The heart is one of the least regenerative tissues in the body. Damage resulting from loss of blood flow during a heart attack leads to scarring and loss of function, rather than any meaningful degree of regeneration. While preventing the atherosclerosis that causes occlusion of blood vessels is the most desirable goal, finding ways to repair a damaged heart is also a high priority for the research community. Many groups have worked towards regenerative therapies based on delivery of cells and scaffolding material, even layers of artificial tissue made by combining the two, but progress has been frustratingly slow.

Cardiovascular diseases (CVD) are the leading cause of hospitalization and death globally. CVD includes disturbances of the heart rhythm, cardiac valve pathologies, genetically driven malformations and, ultimately, peripheral artery disease (PAD) or coronary artery disease (CAD), which may culminate, respectively, in critical limb ischemia (CLI) and heart failure (HF). The use of cells with stem/progenitor characteristics in PAD and CLI has shown a success in clinical translation to a certain extent, given the ability of the chosen cells (e.g., derived from bone marrow, peripheral blood, or cord blood) to promote de novo vasculogenesis by a robust "paracrine effect". By contrast, the use of a similar setting to regenerate the contractile mass of the heart to compensate the loss of myocytes due to acute/chronic ischemia and/or inflammation has been largely unsuccessful and controversial, due to the absence of resident stem cells that could be activated in situ and/or expanded in vitro prior to being reinjected into the failing hearts.

Alternatives to this deficiency have been sought in the use of induced pluripotent stem cells (iPSCs), whose derived cardiomyocytes (CMs) have been employed in preclinical models in small and large animals, and even in pioneering studies in humans. Although scaled-up systems to produce therapeutic quantities of these cells with enhanced purity have been set, anticipating industrial production, several caveats have been expressed due to risks of arrhythmogenicity, incomplete maturation, potential tumor formation, and (at least for allogenic use) immune reactions.

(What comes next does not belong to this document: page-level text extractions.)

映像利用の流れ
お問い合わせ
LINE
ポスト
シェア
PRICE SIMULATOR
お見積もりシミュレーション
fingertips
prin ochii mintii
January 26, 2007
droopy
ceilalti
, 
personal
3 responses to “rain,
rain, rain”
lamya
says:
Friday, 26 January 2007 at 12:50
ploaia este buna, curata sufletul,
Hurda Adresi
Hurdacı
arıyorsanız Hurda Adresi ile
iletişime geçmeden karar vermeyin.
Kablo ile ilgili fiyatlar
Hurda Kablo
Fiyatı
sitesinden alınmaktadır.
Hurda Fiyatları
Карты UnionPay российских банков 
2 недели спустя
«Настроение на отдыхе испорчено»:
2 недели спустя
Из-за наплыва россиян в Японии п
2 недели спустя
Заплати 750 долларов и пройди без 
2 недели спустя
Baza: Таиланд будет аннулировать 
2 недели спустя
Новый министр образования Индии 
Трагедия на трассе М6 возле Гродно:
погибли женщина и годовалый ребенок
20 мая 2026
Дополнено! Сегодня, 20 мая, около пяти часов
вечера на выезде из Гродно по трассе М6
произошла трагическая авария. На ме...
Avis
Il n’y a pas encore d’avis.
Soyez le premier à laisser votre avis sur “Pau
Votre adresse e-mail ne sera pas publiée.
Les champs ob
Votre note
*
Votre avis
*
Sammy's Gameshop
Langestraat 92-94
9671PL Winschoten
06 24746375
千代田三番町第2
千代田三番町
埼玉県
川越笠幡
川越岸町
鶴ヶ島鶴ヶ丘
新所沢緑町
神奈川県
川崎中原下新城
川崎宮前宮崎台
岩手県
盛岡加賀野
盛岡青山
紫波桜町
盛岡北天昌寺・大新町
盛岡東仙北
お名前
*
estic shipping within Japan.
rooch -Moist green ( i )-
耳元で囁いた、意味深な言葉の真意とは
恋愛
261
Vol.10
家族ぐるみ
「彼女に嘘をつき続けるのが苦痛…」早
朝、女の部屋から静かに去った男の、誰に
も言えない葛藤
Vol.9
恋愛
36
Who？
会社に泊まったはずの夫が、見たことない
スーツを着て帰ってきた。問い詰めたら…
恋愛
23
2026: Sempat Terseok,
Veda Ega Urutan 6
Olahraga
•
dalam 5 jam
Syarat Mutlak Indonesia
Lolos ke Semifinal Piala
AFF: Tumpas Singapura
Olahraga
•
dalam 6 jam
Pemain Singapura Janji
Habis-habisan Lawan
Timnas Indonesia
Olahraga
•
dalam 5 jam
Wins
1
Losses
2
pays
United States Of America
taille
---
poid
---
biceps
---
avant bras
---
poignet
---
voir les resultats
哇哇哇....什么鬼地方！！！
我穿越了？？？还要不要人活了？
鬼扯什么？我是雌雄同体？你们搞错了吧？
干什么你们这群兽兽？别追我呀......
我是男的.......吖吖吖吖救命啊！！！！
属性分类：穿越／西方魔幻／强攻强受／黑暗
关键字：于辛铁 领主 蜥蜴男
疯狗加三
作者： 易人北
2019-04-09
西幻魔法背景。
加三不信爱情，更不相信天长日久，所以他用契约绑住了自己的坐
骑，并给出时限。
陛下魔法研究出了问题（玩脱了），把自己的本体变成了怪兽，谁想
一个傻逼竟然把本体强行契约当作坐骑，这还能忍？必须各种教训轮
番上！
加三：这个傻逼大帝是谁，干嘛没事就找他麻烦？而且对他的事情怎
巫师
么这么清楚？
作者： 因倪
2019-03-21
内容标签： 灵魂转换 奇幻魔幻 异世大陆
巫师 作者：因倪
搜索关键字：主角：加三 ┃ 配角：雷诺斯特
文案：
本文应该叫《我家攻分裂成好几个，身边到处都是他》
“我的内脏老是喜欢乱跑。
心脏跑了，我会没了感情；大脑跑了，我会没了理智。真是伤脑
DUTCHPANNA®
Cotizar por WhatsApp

Given the lack of endogenous regenerative capacity of the myocardium, the consequence of acute/chronic cardiac ischemia is still considered an irreparable damage leading to progressive replacement of the contractile cells with a stiff, fibrotic scar. Under these conditions, the heart undergoes a series of morphological transformations (e.g., rearrangement of the contractile apparatus and modification of the geometry), changes in mechanical characteristics and reduction of the pumping efficiency, representing signs of HF. With the advent of tissue engineering, the introduction of biological fabrication methods combined with refined systems for cellular genetic manipulation and decryption of mechanosensitive cues has enabled new strategies to enhance the efficacy of cardiac cell therapy and the elaboration of disease modeling systems using scaffolds, tissue printing, and tissue engineering approaches. This renews the hope that after the disappointment arising from the failure of the "classical" cell therapy approaches, it will be possible to reach a condition to regenerate the human heart, which still represents the "holy grail" of cardiology.